Study questions →
a - Could you copy the gene therapy passage word for word from "A related consideration" to "yet been identified."?
b - How would the passage on gene therapy go on after its final sentence? Please continue it from there.

Document excerpt →
- Opening Delimiter -

Diseases that have been targeted for initial gene therapy studies do not require stringent regulation of the transferred gene. There are two related sides to this issue: On the one hand, expression in a nontargeted cell should not be toxic; on the other hand, even a low level of expression in the target cell should be effective, since the expression of foreign genes tends to be low and decreases with time. The ADA gene met these requirements, and thus, ADA deficiency was an ideal candidate for gene replacement even though it is a rare disease.

A related consideration is whether to use constitutive regulatory sequences (promoters) that are active in all cell types, or to use a tissue-specific promoter in order to target expression to a particular cell type. Again, this depends on the gene and the disease. For example, delivery of a gene encoding a lethal product that induces the death of tumor cells would ideally require a tumor-specific promoter so that its expression would be limited to tumor cells. Unfortunately, such "magic bullets" that direct expression of the lethal gene exclusively to tumor cells have not yet been identified.

- Closing Delimiter -

Data provided →
- Opening Delimiter -

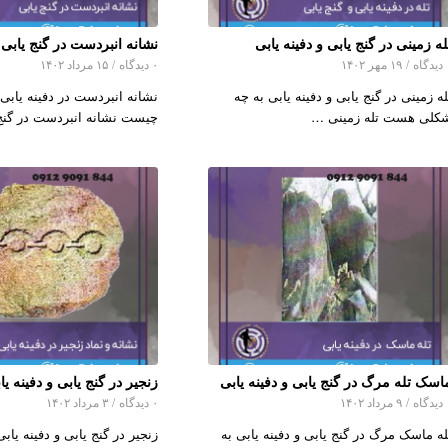
له زمینی در گنج یابی و دفینه یابی
نشانه انبردست در گنج یابی
اه
/
۱۹ مهر ۱۴۰۲
۰ دیدگاه
/
۱۵ مرداد ۱۴۰۲
له زمینی در گنج یابی و دفینه یابی به چه
نشانه انبردست در دفینه یابی 
کلی هست تله زمینی …
چیست نشانه انبردست در گنج
اسک تله مرگ در گنج یابی و دفینه یابی
زنجیر در گنج یابی و دفینه یا
اه
/
۹ مرداد ۱۴۰۲
۰ دیدگاه
/
۳ مرداد ۱۴۰۲
له ماسک مرگ در گنج یابی و دفینه یابی به
زنجیر در گنج یابی و دفینه یابی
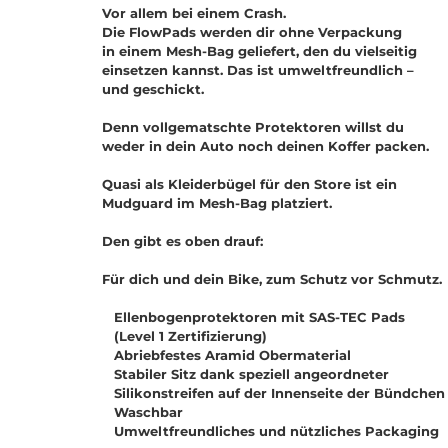
Vor allem bei einem Crash.
Die FlowPads werden dir ohne Verpackung
in einem Mesh-Bag geliefert, den du vielseitig
einsetzen kannst. Das ist umweltfreundlich –
und geschickt.
Denn vollgematschte Protektoren willst du
weder in dein Auto noch deinen Koffer packen.
Quasi als Kleiderbügel für den Store ist ein
Mudguard im Mesh-Bag platziert.
Den gibt es oben drauf:
Für dich und dein Bike, zum Schutz vor Schmutz.
Ellenbogenprotektoren mit SAS-TEC Pads
(Level 1 Zertifizierung)
Abriebfestes Aramid Obermaterial
Stabiler Sitz dank speziell angeordneter
Silikonstreifen auf der Innenseite der Bündchen
Waschbar
Umweltfreundliches und nützliches Packaging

- Closing Delimiter -

Exercise responses →
a -
A related consideration is whether to use constitutive regulatory sequences (promoters) that are active in all cell types, or to use a tissue-specific promoter in order to target expression to a particular cell type. Again, this depends on the gene and the disease. For example, delivery of a gene encoding a lethal product that induces the death of tumor cells would ideally require a tumor-specific promoter so that its expression would be limited to tumor cells. Unfortunately, such "magic bullets" that direct expression of the lethal gene exclusively to tumor cells have not yet been identified.

b -
Promoters that are much more active in the target cell type than in other cell types have been used in preclinical studies, however. In reality, these promoters tend to be weaker than the constitutive promoters, and consequently, their in vivo use is hampered by the problem of low expression. Of course, many gene therapy approaches skirt the issue of obtaining tissue-specific expression by using delivery methods that preferentially target the appropriate cells. This is accomplished either by localized injection or by taking advantage of vectors that preferentially target dividing cells.

Safety

Currently, the major safety concerns about gene therapy relate to: (1) generation of replication-competent virus with altered phenotype and/or host range; (2) activation of an oncogene or inactivation of a tumor-suppressor gene due to insertional mutagenesis; and (3) potential immunogenicity resulting from expression of foreign proteins. The first concern relates exclusively to viral vectors; the second also relates mainly to viral vectors since most nonviral vectors are not integrated into the host genome.

Generation of Replication-Competent Viruses--All viruses in current use for clinical studies are replication-incompetent. Viral proteins are provided in "trans," either in a stable packaging cell line or a transient expression system. "Trans" means that the virus that is packaged in these cells contains all the necessary viral proteins (supplied by engineered packaging cells) but lacks the genes to produce more viral proteins. Instead, the viral genome encodes the therapeutic gene under appropriate regulatory sequences. The resulting virus can thus undergo one round of infection, but, once inside the target cell, it is unable to produce more virus, since no viral proteins are made.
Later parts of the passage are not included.